In this context, we held a 2-day workshop in Diyarbakır on 21-22 January 2023. Participants included the Diyarbakır Bar Association Child Rights Centre and children’s associations working in Diyarbakır. Discussions were held on the developmental, mental, and psychological effects of increasing poverty in Turkey and the parallel increase in child labour. Subsequently, the chain of responsibility in the problem of child labour was defined and methods of joint struggle were discussed. One of the significant outputs of the workshop was to conduct strategic litigation to make child labour visible in the short term. In doing so, we aim to fight child labour from a legal perspective and to create public opinion.

The Scottish fan group Tartan Army, who came to Diyarbakır for the recent Turkey-Scotland football game, also visited RUMUD. Can you tell us about this visit?

It was a great experience for us. First, it was very significant to meet a group with different ethnic, linguistic, religious and cultural characteristics and to be able to find common grounds. It also felt good to meet people who, like us, are trying to preserve their traditional and cultural characteristics. In every city they visit, the Scottish fan group donates to an active children’s organisation. We were proud that they found us in Diyarbakır and wanted to donate. We met with the group and talked about what we can do with their donation.      

You will implement the Psychosocial Support Workshops project with the grant support provided by our Donor-Advised Fund. Can you tell us about the purpose and activities of the project?

With this grant support, we will organise psychosocial support workshops with 60 children aged 8-16 living in the Sur district of Diyarbakır. With these workshops, we aim to contribute to the improvement of children’s emotional states and memories.
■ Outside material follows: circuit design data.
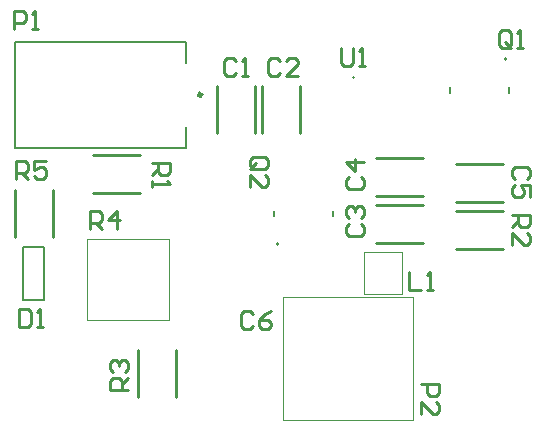
<source format=gto>
G04*
G04 #@! TF.GenerationSoftware,Altium Limited,Altium Designer,20.0.2 (26)*
G04*
G04 Layer_Color=65535*
%FSLAX44Y44*%
%MOMM*%
G71*
G01*
G75*
%ADD10C,0.3000*%
%ADD11C,0.2000*%
%ADD12C,0.1000*%
%ADD13C,0.2540*%
%ADD14C,0.1270*%
D10*
X161510Y276860D02*
G03*
X161510Y276860I-1500J0D01*
G01*
D11*
X226425Y150495D02*
G03*
X226425Y150495I-1000J0D01*
G01*
X419465Y306945D02*
G03*
X419465Y306945I-1000J0D01*
G01*
X10050Y103460D02*
X28050D01*
Y147910D01*
X10050D02*
X28050D01*
X10050Y103460D02*
Y147910D01*
D12*
X64350Y155100D02*
X133750D01*
Y86300D02*
Y155100D01*
X133650Y86200D02*
X133750Y86300D01*
X64250Y86200D02*
X133650D01*
X64250D02*
X64350Y86300D01*
Y155100D01*
X298960Y143730D02*
X330960D01*
X298960Y107730D02*
Y143730D01*
Y107730D02*
X330960D01*
Y143730D01*
X230090Y1340D02*
X340090D01*
X230090D02*
Y105340D01*
X340090D01*
Y1340D02*
Y105340D01*
D13*
X308930Y191010D02*
X348930D01*
X308930Y223010D02*
X348930D01*
X376240Y217930D02*
X416240D01*
X376240Y185930D02*
X416240D01*
X174500Y244160D02*
Y284160D01*
X206500Y244160D02*
Y284160D01*
X289350Y292160D02*
X289450D01*
X139190Y20640D02*
Y60640D01*
X107190Y20640D02*
Y60640D01*
X376240Y178560D02*
X416240D01*
X376240Y146560D02*
X416240D01*
X69000Y194000D02*
X109000D01*
X69000Y226000D02*
X109000D01*
X308930Y151640D02*
X348930D01*
X308930Y183640D02*
X348930D01*
X212600Y244160D02*
Y284160D01*
X244600Y244160D02*
Y284160D01*
X35050Y156530D02*
Y196530D01*
X3050Y156530D02*
Y196530D01*
X66392Y163174D02*
Y178409D01*
X74010D01*
X76549Y175870D01*
Y170791D01*
X74010Y168252D01*
X66392D01*
X71470D02*
X76549Y163174D01*
X89245D02*
Y178409D01*
X81627Y170791D01*
X91784D01*
X190497Y305812D02*
X187957Y308351D01*
X182879D01*
X180340Y305812D01*
Y295655D01*
X182879Y293116D01*
X187957D01*
X190497Y295655D01*
X195575Y293116D02*
X200653D01*
X198114D01*
Y308351D01*
X195575Y305812D01*
X279654Y316225D02*
Y303529D01*
X282193Y300990D01*
X287271D01*
X289811Y303529D01*
Y316225D01*
X294889Y300990D02*
X299967D01*
X297428D01*
Y316225D01*
X294889Y313686D01*
X4318Y205486D02*
Y220721D01*
X11935D01*
X14475Y218182D01*
Y213104D01*
X11935Y210564D01*
X4318D01*
X9396D02*
X14475Y205486D01*
X29710Y220721D02*
X19553D01*
Y213104D01*
X24631Y215643D01*
X27171D01*
X29710Y213104D01*
Y208025D01*
X27171Y205486D01*
X22092D01*
X19553Y208025D01*
X99060Y26670D02*
X83825D01*
Y34288D01*
X86364Y36827D01*
X91442D01*
X93982Y34288D01*
Y26670D01*
Y31748D02*
X99060Y36827D01*
X86364Y41905D02*
X83825Y44444D01*
Y49523D01*
X86364Y52062D01*
X88903D01*
X91442Y49523D01*
Y46983D01*
Y49523D01*
X93982Y52062D01*
X96521D01*
X99060Y49523D01*
Y44444D01*
X96521Y41905D01*
X424180Y175260D02*
X439415D01*
Y167642D01*
X436876Y165103D01*
X431797D01*
X429258Y167642D01*
Y175260D01*
Y170182D02*
X424180Y165103D01*
Y149868D02*
Y160025D01*
X434337Y149868D01*
X436876D01*
X439415Y152407D01*
Y157486D01*
X436876Y160025D01*
X119100Y219370D02*
X134335D01*
Y211752D01*
X131796Y209213D01*
X126718D01*
X124178Y211752D01*
Y219370D01*
Y214292D02*
X119100Y209213D01*
Y204135D02*
Y199057D01*
Y201596D01*
X134335D01*
X131796Y204135D01*
X204469Y213603D02*
X214626D01*
X217165Y216143D01*
Y221221D01*
X214626Y223760D01*
X204469D01*
X201930Y221221D01*
Y216143D01*
X207008Y218682D02*
X201930Y213603D01*
Y216143D02*
X204469Y213603D01*
X201930Y198368D02*
Y208525D01*
X212087Y198368D01*
X214626D01*
X217165Y200907D01*
Y205986D01*
X214626Y208525D01*
X422907Y318769D02*
Y328926D01*
X420368Y331465D01*
X415289D01*
X412750Y328926D01*
Y318769D01*
X415289Y316230D01*
X420368D01*
X417828Y321308D02*
X422907Y316230D01*
X420368D02*
X422907Y318769D01*
X427985Y316230D02*
X433063D01*
X430524D01*
Y331465D01*
X427985Y328926D01*
X346710Y31750D02*
X361945D01*
Y24132D01*
X359406Y21593D01*
X354328D01*
X351788Y24132D01*
Y31750D01*
X346710Y6358D02*
Y16515D01*
X356867Y6358D01*
X359406D01*
X361945Y8897D01*
Y13976D01*
X359406Y16515D01*
X2794Y332232D02*
Y347467D01*
X10411D01*
X12951Y344928D01*
Y339850D01*
X10411Y337310D01*
X2794D01*
X18029Y332232D02*
X23107D01*
X20568D01*
Y347467D01*
X18029Y344928D01*
X336550Y126995D02*
Y111760D01*
X346707D01*
X351785D02*
X356863D01*
X354324D01*
Y126995D01*
X351785Y124456D01*
X6350Y95245D02*
Y80010D01*
X13967D01*
X16507Y82549D01*
Y92706D01*
X13967Y95245D01*
X6350D01*
X21585Y80010D02*
X26663D01*
X24124D01*
Y95245D01*
X21585Y92706D01*
X204467Y91436D02*
X201928Y93975D01*
X196849D01*
X194310Y91436D01*
Y81279D01*
X196849Y78740D01*
X201928D01*
X204467Y81279D01*
X219702Y93975D02*
X214623Y91436D01*
X209545Y86357D01*
Y81279D01*
X212084Y78740D01*
X217163D01*
X219702Y81279D01*
Y83818D01*
X217163Y86357D01*
X209545D01*
X436876Y205743D02*
X439415Y208283D01*
Y213361D01*
X436876Y215900D01*
X426719D01*
X424180Y213361D01*
Y208283D01*
X426719Y205743D01*
X439415Y190508D02*
Y200665D01*
X431797D01*
X434337Y195587D01*
Y193047D01*
X431797Y190508D01*
X426719D01*
X424180Y193047D01*
Y198126D01*
X426719Y200665D01*
X285754Y207007D02*
X283215Y204468D01*
Y199389D01*
X285754Y196850D01*
X295911D01*
X298450Y199389D01*
Y204468D01*
X295911Y207007D01*
X298450Y219703D02*
X283215D01*
X290833Y212085D01*
Y222242D01*
X285754Y167637D02*
X283215Y165098D01*
Y160019D01*
X285754Y157480D01*
X295911D01*
X298450Y160019D01*
Y165098D01*
X295911Y167637D01*
X285754Y172715D02*
X283215Y175254D01*
Y180333D01*
X285754Y182872D01*
X288293D01*
X290833Y180333D01*
Y177793D01*
Y180333D01*
X293372Y182872D01*
X295911D01*
X298450Y180333D01*
Y175254D01*
X295911Y172715D01*
X227962Y305812D02*
X225422Y308351D01*
X220344D01*
X217805Y305812D01*
Y295655D01*
X220344Y293116D01*
X225422D01*
X227962Y295655D01*
X243197Y293116D02*
X233040D01*
X243197Y303273D01*
Y305812D01*
X240658Y308351D01*
X235579D01*
X233040Y305812D01*
D14*
X3010Y231860D02*
Y321860D01*
X148010D01*
Y303860D02*
Y321860D01*
X3010Y231860D02*
X148010D01*
Y249860D01*
X272650Y174130D02*
Y178730D01*
X222650Y174130D02*
Y178730D01*
X371240Y278710D02*
Y283310D01*
X421240Y278710D02*
Y283310D01*
M02*

</source>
Through these workshops, we also aim for children to discover and recognise the cultural diversity in their social environment. 

With this grant support, we will organise psychosocial support workshops with 60 children aged 8-16 living in the Sur district of Diyarbakır.

In addition, with the workshops, we aim to empower children against the difficulties they may encounter in their lives, to record individual and social memory, to learn the methods of doing so, and to create spaces where children can discover and express their emotions. In this context, the following workshops will be held based on age groups:

Oral History Workshop: In this workshop, children between the ages of 8-10 will be researchers. They will collect tales and street games from the elderly that are about to be forgotten. The tales and games will be published in a book.

Upcycling Workshop: With this workshop, children aged 8-10 will make toys and handicrafts by recycling waste materials. There will be an exhibition at the end of the workshop for the produced materials.

Music Workshops: In this workshop, children in the 11-13 age group will receive training on how to play “erbane” and vocal training. A choir and rhythm group will be formed to sing in the native languages of the four ethnic groups living in Sur. The choir and rhythm group will perform on stage at the end of the semester.

Philosophy Workshop: This workshop will enable 14-16-year-old children to discuss concepts such as war-peace, good-bad, justice-equality, and non-violence. They will be able to demonstrate the value of knowledge, the importance and method of thinking about concepts and problems, and to find ways to think correctly. Brigitte Labbé’s philosophy books for children will be used as resources.

Photography Workshop: In this workshop, children between the ages of 14-16 will research the historical and cultural heritage of Sur. Places will be visited, photographed, and archived, and a photo exhibition titled Sur through the Eyes of Children will be held in a historical place selected by the children.

About RUMUD

RUMUD develops and implements projects to provide equal cultural and social opportunities for children and women who are affected by the conflicts in the Sur-Diyarbakır region. The association organises workshops on arts, gender equality, and respect for differences with 200 children each year and has a toy library through which children can access toys for free. RUMUD also implements activities for women, such as International Women’s Day events, film screenings, and reproductive and sexual health trainings.